Sir Oliver and the members of the royal party looked with holy horror at the boy who had laid his hands on the Lord’s anointed. Some of them thought young Oliver ought to be imprisoned in the Tower of London or even beheaded for his wickedness. But King James had sense enough to see that it was well for the prince to get “tit for tat” once in a while; so he only looked hard at little Oliver and said:
“Thou art a bold lad; and if thou live to be a man, my son Charlie would do wisely to be friends with thee.” Then he turned to Sir Oliver and the frightened friends standing there, saying, “Harm not the lad. He has taught my son a good lesson, if heaven do but give him grace to profit by it. If he be tempted to play the tyrant over the stubborn English, let him remember little Oliver Cromwell.”
Young Oliver went to Free School and then to a Puritan college in Cambridge University; but he had to leave school on account of the death of his father. Before he was thirty Cromwell was elected to Parliament, of which his cousin, John Hampden, was also a member.
Meanwhile King James died and his son, the prince with whom Oliver had quarreled when a boy, became King Charles the First.
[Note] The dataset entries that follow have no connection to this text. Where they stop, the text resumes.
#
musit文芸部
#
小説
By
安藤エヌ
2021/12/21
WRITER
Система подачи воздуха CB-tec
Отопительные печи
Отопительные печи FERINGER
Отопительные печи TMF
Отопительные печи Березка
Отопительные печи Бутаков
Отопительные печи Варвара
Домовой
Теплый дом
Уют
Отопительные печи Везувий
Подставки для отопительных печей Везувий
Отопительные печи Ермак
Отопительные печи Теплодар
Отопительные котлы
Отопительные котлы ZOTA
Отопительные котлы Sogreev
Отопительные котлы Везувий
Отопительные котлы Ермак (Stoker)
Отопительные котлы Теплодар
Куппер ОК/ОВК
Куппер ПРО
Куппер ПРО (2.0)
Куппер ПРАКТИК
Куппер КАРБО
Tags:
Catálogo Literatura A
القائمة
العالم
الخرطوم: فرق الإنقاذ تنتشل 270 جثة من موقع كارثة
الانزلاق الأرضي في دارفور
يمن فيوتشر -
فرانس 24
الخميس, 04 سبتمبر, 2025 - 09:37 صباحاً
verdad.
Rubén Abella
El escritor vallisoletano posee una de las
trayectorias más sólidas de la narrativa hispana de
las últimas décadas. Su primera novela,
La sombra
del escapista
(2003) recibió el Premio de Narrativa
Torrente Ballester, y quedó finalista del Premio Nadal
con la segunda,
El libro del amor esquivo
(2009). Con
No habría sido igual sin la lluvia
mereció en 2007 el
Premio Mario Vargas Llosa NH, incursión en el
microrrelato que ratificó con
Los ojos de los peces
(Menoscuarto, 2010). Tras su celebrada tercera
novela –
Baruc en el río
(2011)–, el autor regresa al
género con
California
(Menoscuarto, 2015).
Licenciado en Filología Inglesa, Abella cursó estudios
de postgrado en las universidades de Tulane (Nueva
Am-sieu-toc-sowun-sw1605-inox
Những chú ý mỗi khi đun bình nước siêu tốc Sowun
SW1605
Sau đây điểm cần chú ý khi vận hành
King James had been so sensible at times and so foolish at others that he has been called “the wisest fool in Europe.” But Charles had even less sense than his royal father. He tried to abolish Parliament, thus setting up his own will against the will of the people of all England and Scotland.
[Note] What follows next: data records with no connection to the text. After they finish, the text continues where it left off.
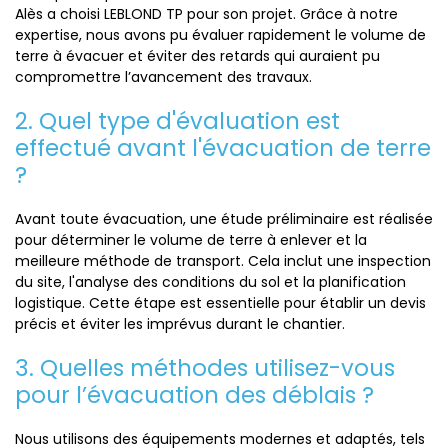
Alès a choisi LEBLOND TP pour son projet. Grâce à notre
expertise, nous avons pu évaluer rapidement le volume de
terre à évacuer et éviter des retards qui auraient pu
compromettre l’avancement des travaux.
2. Quel type d'évaluation est
effectué avant l'évacuation de terre
?
Avant toute évacuation, une étude préliminaire est réalisée
pour déterminer le volume de terre à enlever et la
meilleure méthode de transport. Cela inclut une inspection
du site, l'analyse des conditions du sol et la planification
logistique. Cette étape est essentielle pour établir un devis
précis et éviter les imprévus durant le chantier.
3. Quelles méthodes utilisez-vous
pour l’évacuation des déblais ?
Nous utilisons des équipements modernes et adaptés, tels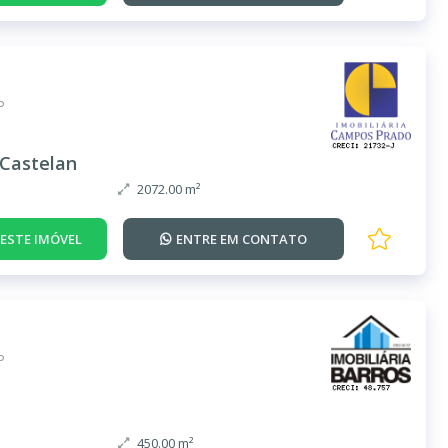
P
Castelan
2072.00 m²
DESTE IMÓVEL
ENTRE EM
CONTATO
P
450.00 m²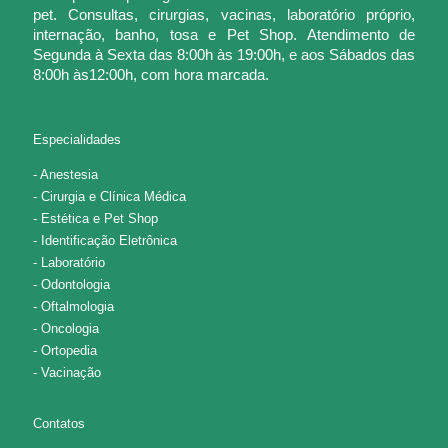
pet. Consultas, cirurgias, vacinas, laboratório próprio,
internação, banho, tosa e Pet Shop. Atendimento de
Segunda à Sexta das 8:00h às 19:00h, e aos Sábados das
8:00h às12:00h, com hora marcada.
Especialidades
- Anestesia
- Cirurgia e Clínica Médica
- Estética e Pet Shop
- Identificação Eletrônica
- Laboratório
- Odontologia
- Oftalmologia
- Oncologia
- Ortopedia
- Vacinação
Contatos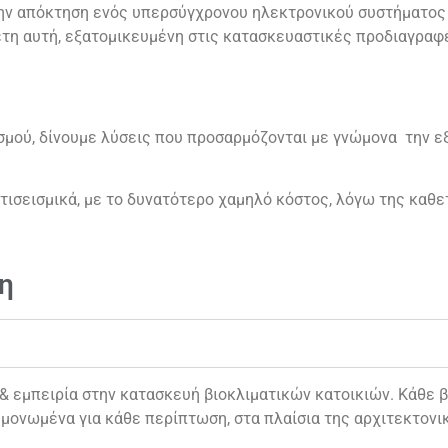
ν απόκτηση ενός υπερσύγχρονου ηλεκτρονικού συστήματος 
έτη αυτή, εξατομικευμένη στις κατασκευαστικές προδιαγραφέ
ασμού, δίνουμε λύσεις που προσαρμόζονται με γνώμονα την 
ντισεισμικά, με το δυνατότερο χαμηλό κόστος, λόγω της καθ
η
εμπειρία στην κατασκευή βιοκλιματικών κατοικιών. Κάθε βι
μονωμένα για κάθε περίπτωση, στα πλαίσια της αρχιτεκτονι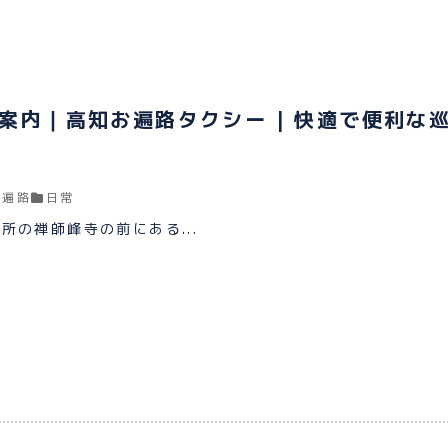
案内｜高知お遍路タクシー | 快適で便利な
お遍路
日常
所の禅師峰寺の前にある...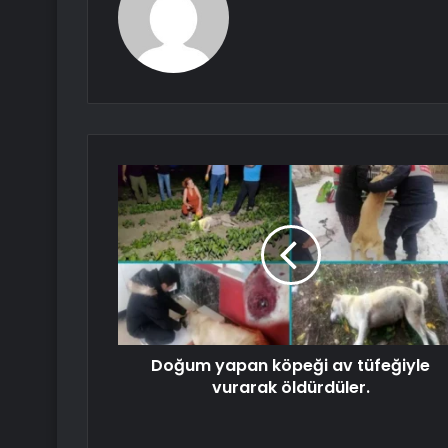
Doğum yapan köpeği av tüfeğiyle
vurarak öldürdüler.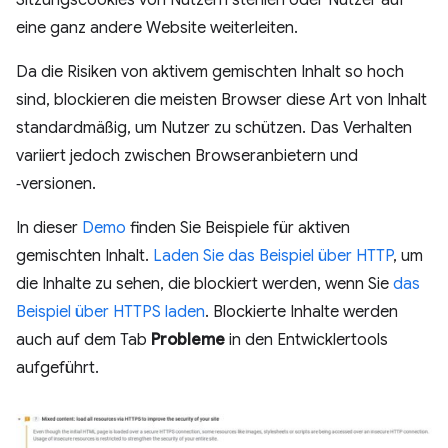
Sitzungscookies von Nutzern stehlen oder Nutzer auf
eine ganz andere Website weiterleiten.
Da die Risiken von aktivem gemischten Inhalt so hoch
sind, blockieren die meisten Browser diese Art von Inhalt
standardmäßig, um Nutzer zu schützen. Das Verhalten
variiert jedoch zwischen Browseranbietern und
‑versionen.
In dieser
Demo
finden Sie Beispiele für aktiven
gemischten Inhalt.
Laden Sie das Beispiel über HTTP
, um
die Inhalte zu sehen, die blockiert werden, wenn Sie
das
Beispiel über HTTPS laden
. Blockierte Inhalte werden
auch auf dem Tab
Probleme
in den Entwicklertools
aufgeführt.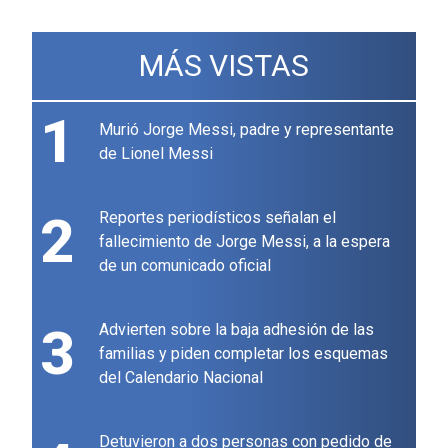
MÁS VISTAS
1
Murió Jorge Messi, padre y representante
de Lionel Messi
2
Reportes periodísticos señalan el
fallecimiento de Jorge Messi, a la espera
de un comunicado oficial
3
Advierten sobre la baja adhesión de las
familias y piden completar los esquemas
del Calendario Nacional
Detuvieron a dos personas con pedido de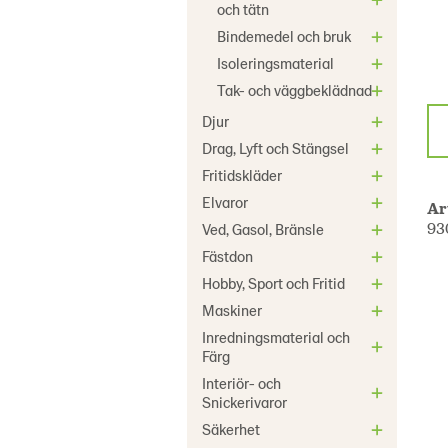
och tätn
Bindemedel och bruk
Isoleringsmaterial
Tak- och väggbeklädnad
Djur
Drag, Lyft och Stängsel
Fritidskläder
Elvaror
Ar
93
Ved, Gasol, Bränsle
Fästdon
Hobby, Sport och Fritid
Maskiner
Inredningsmaterial och
Färg
Interiör- och
Snickerivaror
Säkerhet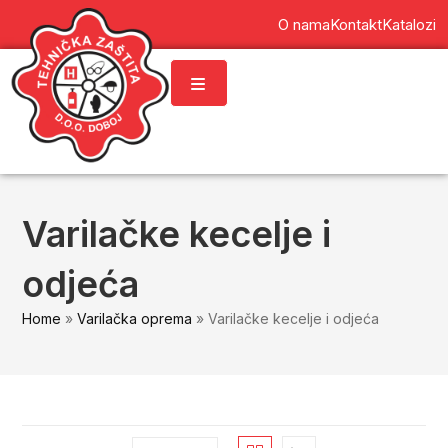
content
O nama
Kontakt
Katalozi
Varilačke kecelje i
odjeća
Home
»
Varilačka oprema
»
Varilačke kecelje i odjeća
Parliament, led by such men as Cromwell and Hampden, stood up for the rights of the people against tyranny. All lovers of liberty and human rights are greatly in debt to these two brave men who risked their lives to save their country from the selfish wilfulness of kings. Englishmen now were divided into two parties. The king’s party were the Cavaliers, or Church of England men, who wore wigs or long curls and dressed in velvets, silks, and laces like grown-up Lord Fauntleroys. The parliamentary party were called Roundheads, so named because they cut their hair short, as men do to-day. Oliver Cromwell, who never saw an army until he was forty, was suddenly found to be a great general. Because of their stern, unyielding courage, Cromwell’s soldiers were called “Ironsides.” They often went into battle with a prayer on their lips, or, in a grand chorus, sang a psalm of David while striking valiantly for the right.